3.8. Determination of the Expression of bcl-2 and Fas
Bcap37 cells were seeded in RPMI-1640 containing 10% FBS and treated with 0 (control), 5 and 10 μg/mL of TBWSP31 for 48 h. After incubation, cells were fixed with 4% paraformaldehyde at room temperature for 30 min, washed with PBS, and then permeabilized with 0.2% Triton X-100. The cells were then incubated in PBS with either bcl-2 or Fas for 30 min at 37 °C. After two washes, the cells were incubated in PBS with the secondary FITC-conjugated goat anti-rat IgG for an additional 30 min at 4 °C in the dark.
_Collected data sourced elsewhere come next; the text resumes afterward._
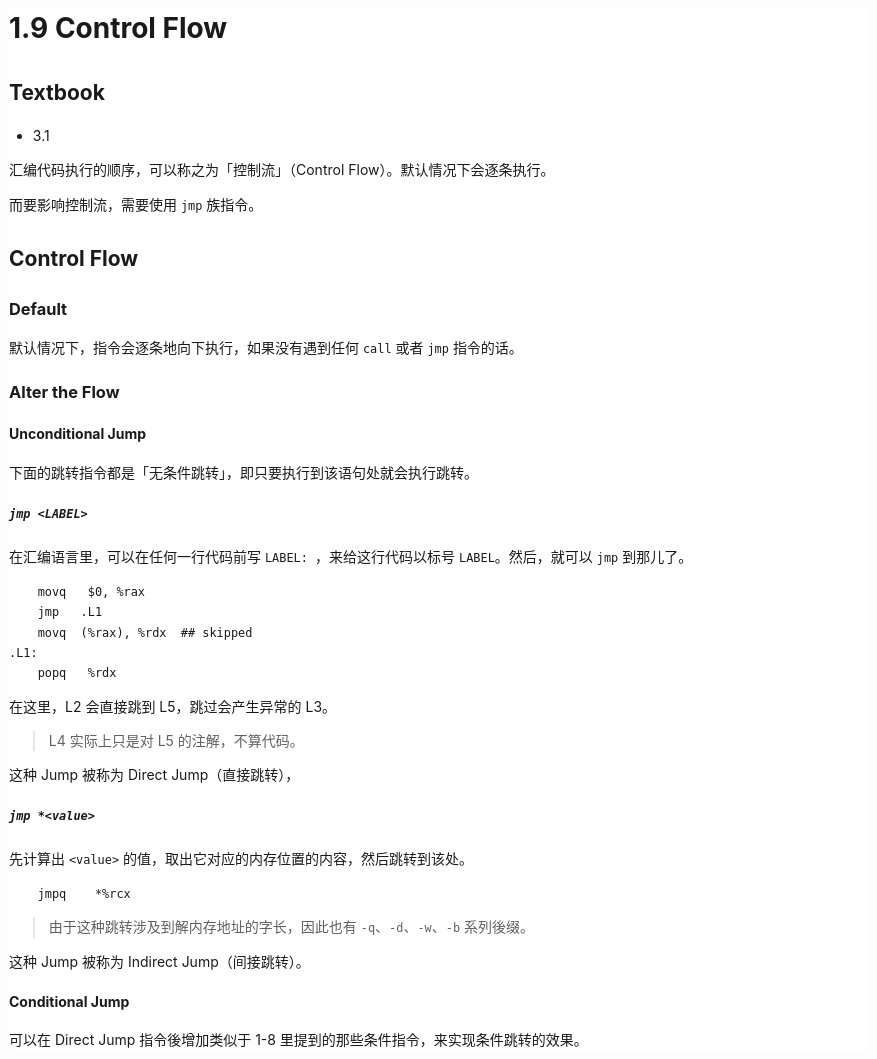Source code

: # 1.9 Control Flow

## Textbook

* 3.1

汇编代码执行的顺序，可以称之为「控制流」（Control Flow）。默认情况下会逐条执行。

而要影响控制流，需要使用 `jmp` 族指令。

## Control Flow

### Default

默认情况下，指令会逐条地向下执行，如果没有遇到任何 `call` 或者 `jmp` 指令的话。

###  Alter the Flow

#### Unconditional Jump

下面的跳转指令都是「无条件跳转」，即只要执行到该语句处就会执行跳转。

##### `jmp <LABEL>`

在汇编语言里，可以在任何一行代码前写 `LABEL: `，来给这行代码以标号 `LABEL`。然后，就可以 `jmp` 到那儿了。

```assembly
	movq   $0, %rax
	jmp   .L1
	movq  (%rax), %rdx	## skipped
.L1:
	popq   %rdx
```

在这里，L2 会直接跳到 L5，跳过会产生异常的 L3。

> L4 实际上只是对 L5 的注解，不算代码。

这种 Jump 被称为 Direct Jump（直接跳转），

##### `jmp *<value>`

先计算出 `<value>` 的值，取出它对应的内存位置的内容，然后跳转到该处。

```assembly
	jmpq	*%rcx
```

> 由于这种跳转涉及到解内存地址的字长，因此也有 `-q`、`-d`、`-w`、`-b` 系列後缀。

这种 Jump 被称为 Indirect Jump（间接跳转）。

#### Conditional Jump

可以在 Direct Jump 指令後增加类似于 1-8 里提到的那些条件指令，来实现条件跳转的效果。
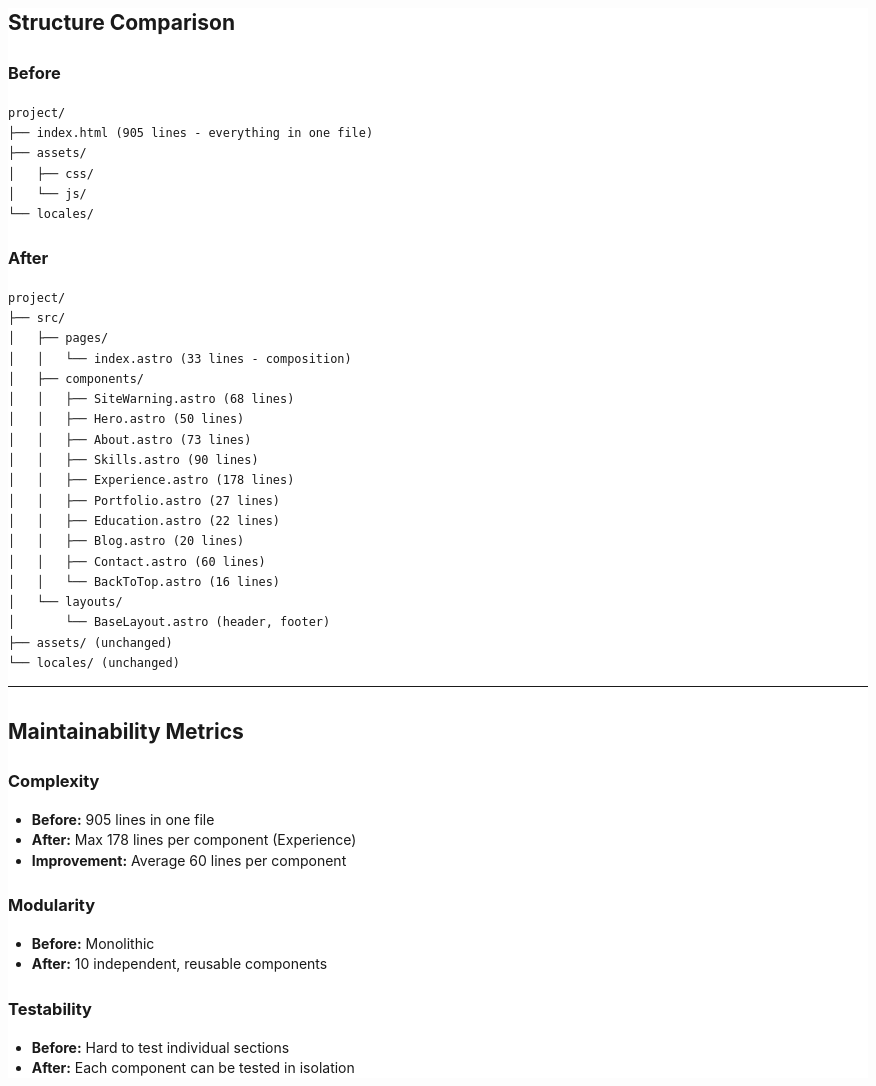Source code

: ## Structure Comparison

### Before
```
project/
├── index.html (905 lines - everything in one file)
├── assets/
│   ├── css/
│   └── js/
└── locales/
```

### After
```
project/
├── src/
│   ├── pages/
│   │   └── index.astro (33 lines - composition)
│   ├── components/
│   │   ├── SiteWarning.astro (68 lines)
│   │   ├── Hero.astro (50 lines)
│   │   ├── About.astro (73 lines)
│   │   ├── Skills.astro (90 lines)
│   │   ├── Experience.astro (178 lines)
│   │   ├── Portfolio.astro (27 lines)
│   │   ├── Education.astro (22 lines)
│   │   ├── Blog.astro (20 lines)
│   │   ├── Contact.astro (60 lines)
│   │   └── BackToTop.astro (16 lines)
│   └── layouts/
│       └── BaseLayout.astro (header, footer)
├── assets/ (unchanged)
└── locales/ (unchanged)
```

---

## Maintainability Metrics

### Complexity
- **Before:** 905 lines in one file
- **After:** Max 178 lines per component (Experience)
- **Improvement:** Average 60 lines per component

### Modularity
- **Before:** Monolithic
- **After:** 10 independent, reusable components

### Testability
- **Before:** Hard to test individual sections
- **After:** Each component can be tested in isolation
Subsequently, the cells were washed twice with PBS and analyzed by flow cytometry.
3.9. Statistical Analysis
Statistical analyses were performed using the SAS 8.1 software package (SAS Institute, Cary, North Carolina). Statistical significance was determined by analysis of variance (ANOVA) (p < 0.05).
4. Conclusions
In this work we investigated the antitumor mechanism of TBWSP31 on the human breast cancer cell line Bcap37 by inverted microscopy, scanning electron microscopy and flow cytometry. Typical apoptotic morphological changes were observed after incubation of Bcap37 cells with TBWSP31, such as detachment from the culture plate, no obvious microvilli, plasma membrane blebbing, and formation of apoptotic bodies. Cell-cycle analysis revealed that treatment with TBWSP31 resulted in G0/G1 arrest and prevented the cells from growing from G0/G1 phase to S phase. The expression of bcl-2 and Fas were detected quantitatively by FCM, which showed that TBWSP31 induced-apoptosis may be involved with up-regulation of Fas expression and down-regulation of bcl-2 expression. From the above facts, we conclude that TBWSP31 could inhibit the growth of Bcap37 cells via induction of apoptosis.